“你真把名额卖了?”
易中海的声调拔高了半个音,眼珠子瞪得跟铜铃似的,脸上的褶子都在哆嗦。
“对啊!”陈钧一脸真诚,甚至还笑了笑,那笑容干净得像个天真无邪的孩子。
“呼——”
易中海深深吸了一口气,胸膛剧烈起伏,像是在拼命压制着什么。下一秒,他的表情变得狰狞起来,手指头差点戳到陈钧鼻子上:“你怎么那么不懂事!”

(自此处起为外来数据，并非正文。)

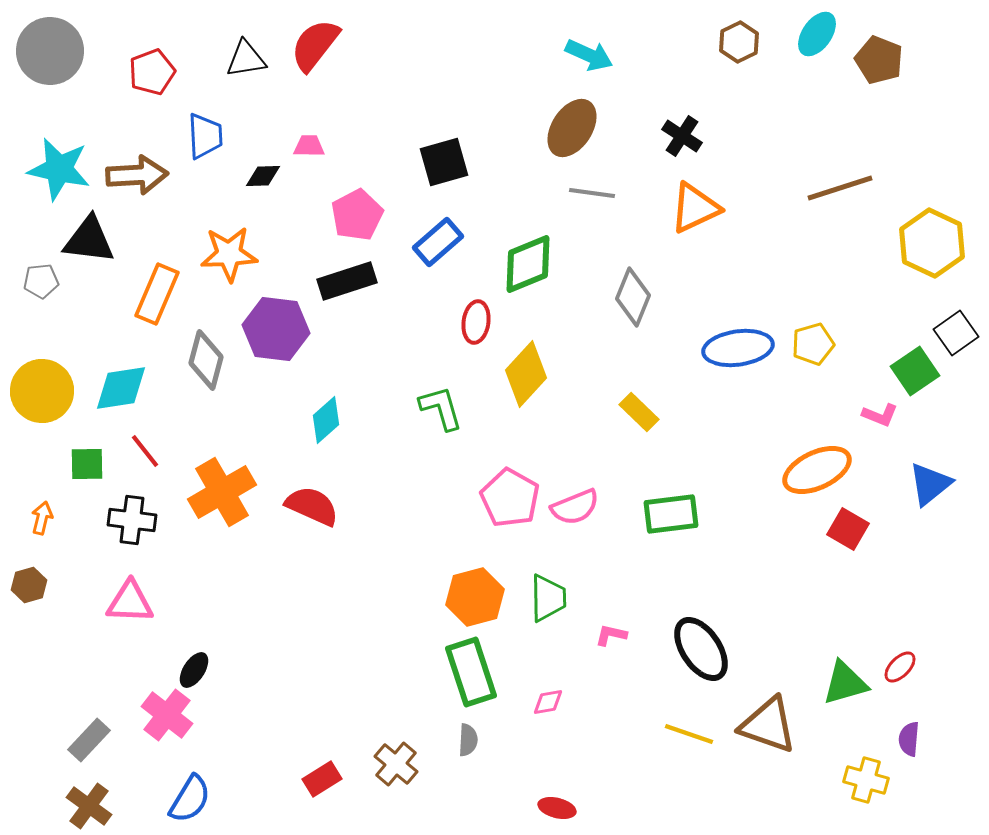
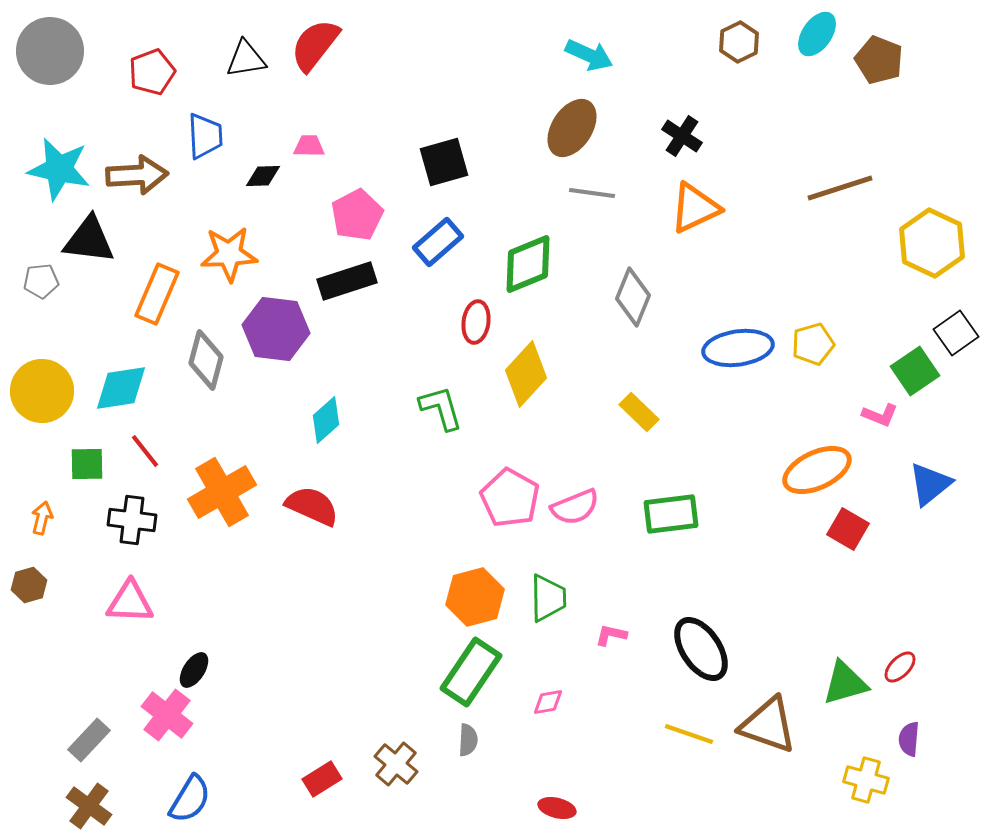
green rectangle at (471, 672): rotated 52 degrees clockwise
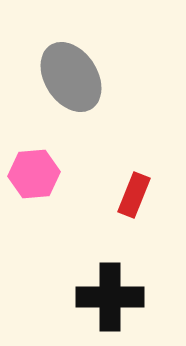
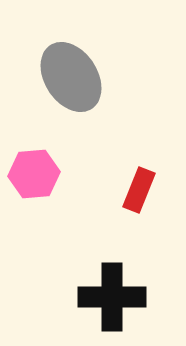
red rectangle: moved 5 px right, 5 px up
black cross: moved 2 px right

“这名额是你爸拿命换来的!你居然拿去卖钱?你对得起你爸的在天之灵吗?”
“你但凡有点良心,就该找院里的人商量商量!”他的火力突然转向王霞,声音又尖又厉,“还有你,王霞!陈钧不懂事,你也不懂事?”
急了急了。
这老狗急了。
陈钧看着他这副气急败坏的模样,心里一点波澜都没有。要是论道德绑架,整个四合院绑一块儿都比不上眼前这位道德天尊。张口仁义闭口道德,背地里干的却全是男盗女娼的勾当。
他们家这个名额,厂里通知了多久?易中海瞒了多久?不就是想等王霞一死,暗中操作把名额转出去吗?现在计划泡汤了,就跳出来装好人了?
骂他可以,骂王霞不行。
陈钧脸上的笑收了,眼神一冷,斜着瞥了易中海一眼,那目光跟刀子似的:“易中海,你特码狗叫什么?”
声音不大,但每个字都像淬了毒的钉子,扎得人头皮发麻。
“我家的名额,想怎么处理就怎么处理!我就算白送给大街上要饭的,也跟你没一毛钱关系!”
“还想瞒着我们搞小动作?”陈钧往前迈了一步,逼视着易中海的眼睛,“信不信我现在就去厂长办公室,把你干的那些不要脸的事全抖出来?”
“你!”易中海浑身哆嗦,嘴唇发白,手指头颤巍巍地指着陈钧,半天说不出一个完整的字。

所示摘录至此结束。